◆ Records for the task
- Opening Delimiter -

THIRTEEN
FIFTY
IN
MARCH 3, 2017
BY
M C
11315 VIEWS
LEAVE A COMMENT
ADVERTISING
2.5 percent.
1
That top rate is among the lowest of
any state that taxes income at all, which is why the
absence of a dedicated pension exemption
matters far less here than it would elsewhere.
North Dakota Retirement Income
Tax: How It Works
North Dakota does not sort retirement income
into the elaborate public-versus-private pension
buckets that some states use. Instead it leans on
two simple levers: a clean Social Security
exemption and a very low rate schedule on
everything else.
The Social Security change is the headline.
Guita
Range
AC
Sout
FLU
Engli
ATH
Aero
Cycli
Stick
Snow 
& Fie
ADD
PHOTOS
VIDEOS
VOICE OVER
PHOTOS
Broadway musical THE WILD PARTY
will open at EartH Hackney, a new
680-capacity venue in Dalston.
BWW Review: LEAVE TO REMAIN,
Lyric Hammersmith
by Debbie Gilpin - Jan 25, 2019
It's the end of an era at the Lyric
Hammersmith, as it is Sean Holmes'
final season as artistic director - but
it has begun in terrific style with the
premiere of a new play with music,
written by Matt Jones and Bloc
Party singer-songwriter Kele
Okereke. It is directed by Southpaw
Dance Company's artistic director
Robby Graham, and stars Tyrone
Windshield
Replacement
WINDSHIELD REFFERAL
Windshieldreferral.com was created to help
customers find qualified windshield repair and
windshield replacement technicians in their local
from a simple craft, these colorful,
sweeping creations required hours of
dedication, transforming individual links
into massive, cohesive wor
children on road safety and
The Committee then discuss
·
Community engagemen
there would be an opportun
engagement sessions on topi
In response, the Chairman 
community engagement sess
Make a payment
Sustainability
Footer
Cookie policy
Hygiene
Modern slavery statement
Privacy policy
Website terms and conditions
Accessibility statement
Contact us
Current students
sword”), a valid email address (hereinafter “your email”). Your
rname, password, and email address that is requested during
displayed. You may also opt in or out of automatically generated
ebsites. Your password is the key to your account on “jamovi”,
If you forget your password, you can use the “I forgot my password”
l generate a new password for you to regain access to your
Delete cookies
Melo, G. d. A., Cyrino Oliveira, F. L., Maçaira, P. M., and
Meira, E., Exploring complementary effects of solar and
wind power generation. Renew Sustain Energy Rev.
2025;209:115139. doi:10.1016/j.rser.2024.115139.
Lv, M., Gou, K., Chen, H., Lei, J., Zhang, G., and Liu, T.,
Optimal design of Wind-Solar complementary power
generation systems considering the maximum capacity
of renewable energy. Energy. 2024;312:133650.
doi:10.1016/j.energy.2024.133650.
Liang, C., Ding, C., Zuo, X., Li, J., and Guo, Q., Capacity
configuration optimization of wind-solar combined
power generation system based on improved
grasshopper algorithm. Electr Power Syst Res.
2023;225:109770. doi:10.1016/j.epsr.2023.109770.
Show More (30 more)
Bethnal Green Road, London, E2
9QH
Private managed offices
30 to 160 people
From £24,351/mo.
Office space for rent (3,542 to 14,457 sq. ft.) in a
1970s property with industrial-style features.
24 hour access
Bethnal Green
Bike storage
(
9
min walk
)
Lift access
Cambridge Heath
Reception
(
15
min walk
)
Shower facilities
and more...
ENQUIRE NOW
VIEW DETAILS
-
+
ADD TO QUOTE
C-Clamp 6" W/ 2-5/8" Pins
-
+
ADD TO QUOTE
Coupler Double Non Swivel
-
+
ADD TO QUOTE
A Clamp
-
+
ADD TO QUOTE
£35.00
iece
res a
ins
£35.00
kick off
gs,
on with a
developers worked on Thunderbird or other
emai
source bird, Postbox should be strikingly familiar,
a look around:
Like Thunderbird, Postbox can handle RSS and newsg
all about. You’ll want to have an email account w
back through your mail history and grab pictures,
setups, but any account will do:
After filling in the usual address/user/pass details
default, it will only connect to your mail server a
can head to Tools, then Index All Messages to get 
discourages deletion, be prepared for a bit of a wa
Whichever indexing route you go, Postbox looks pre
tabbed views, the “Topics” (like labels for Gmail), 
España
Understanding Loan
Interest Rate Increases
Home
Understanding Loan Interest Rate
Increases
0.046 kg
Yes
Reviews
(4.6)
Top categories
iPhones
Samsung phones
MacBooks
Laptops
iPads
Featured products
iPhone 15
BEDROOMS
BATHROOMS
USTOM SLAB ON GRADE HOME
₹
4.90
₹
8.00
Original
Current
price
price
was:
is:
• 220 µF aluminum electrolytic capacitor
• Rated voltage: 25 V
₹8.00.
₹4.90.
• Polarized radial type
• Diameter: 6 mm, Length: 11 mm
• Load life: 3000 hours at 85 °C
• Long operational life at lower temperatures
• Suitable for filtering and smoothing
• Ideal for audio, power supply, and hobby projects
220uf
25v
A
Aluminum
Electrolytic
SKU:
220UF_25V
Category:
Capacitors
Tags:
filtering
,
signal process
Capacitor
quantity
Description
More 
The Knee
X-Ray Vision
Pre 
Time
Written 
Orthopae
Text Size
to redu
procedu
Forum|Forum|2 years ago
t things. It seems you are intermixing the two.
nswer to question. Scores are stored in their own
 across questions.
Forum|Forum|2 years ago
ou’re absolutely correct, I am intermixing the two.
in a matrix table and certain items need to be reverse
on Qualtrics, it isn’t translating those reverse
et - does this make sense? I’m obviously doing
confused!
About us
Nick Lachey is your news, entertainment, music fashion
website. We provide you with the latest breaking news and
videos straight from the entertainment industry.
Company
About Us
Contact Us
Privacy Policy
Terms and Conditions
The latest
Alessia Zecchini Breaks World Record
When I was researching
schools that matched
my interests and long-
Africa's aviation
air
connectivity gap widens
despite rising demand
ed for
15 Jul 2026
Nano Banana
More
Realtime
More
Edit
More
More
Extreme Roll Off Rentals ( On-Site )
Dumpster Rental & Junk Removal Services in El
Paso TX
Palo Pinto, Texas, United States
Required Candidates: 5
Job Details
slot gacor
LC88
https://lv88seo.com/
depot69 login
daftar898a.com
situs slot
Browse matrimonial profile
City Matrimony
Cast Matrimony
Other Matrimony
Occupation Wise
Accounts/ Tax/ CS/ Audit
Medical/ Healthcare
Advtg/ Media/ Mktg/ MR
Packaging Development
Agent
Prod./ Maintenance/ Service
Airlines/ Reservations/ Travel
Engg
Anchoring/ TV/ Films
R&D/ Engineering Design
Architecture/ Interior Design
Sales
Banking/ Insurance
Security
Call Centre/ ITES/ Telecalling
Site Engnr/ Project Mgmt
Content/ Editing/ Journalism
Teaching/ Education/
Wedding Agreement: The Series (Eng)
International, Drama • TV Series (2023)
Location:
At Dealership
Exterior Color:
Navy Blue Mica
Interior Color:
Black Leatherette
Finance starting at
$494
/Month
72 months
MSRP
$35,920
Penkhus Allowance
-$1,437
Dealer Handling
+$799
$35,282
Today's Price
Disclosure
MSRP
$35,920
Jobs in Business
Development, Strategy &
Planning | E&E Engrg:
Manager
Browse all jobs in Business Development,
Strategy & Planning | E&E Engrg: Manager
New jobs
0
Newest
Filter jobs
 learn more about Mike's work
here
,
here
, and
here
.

- Closing Delimiter -

◆ Directions
Each line in the entries above, starting at the line with "Occupation Wise" and ending at the line with "Wedding Agreement: The Series (Eng)", is to be printed exactly, and only those lines.

◆ Answer box
Occupation Wise
Accounts/ Tax/ CS/ Audit
Medical/ Healthcare
Advtg/ Media/ Mktg/ MR
Packaging Development
Agent
Prod./ Maintenance/ Service
Airlines/ Reservations/ Travel
Engg
Anchoring/ TV/ Films
R&D/ Engineering Design
Architecture/ Interior Design
Sales
Banking/ Insurance
Security
Call Centre/ ITES/ Telecalling
Site Engnr/ Project Mgmt
Content/ Editing/ Journalism
Teaching/ Education/
Wedding Agreement: The Series (Eng)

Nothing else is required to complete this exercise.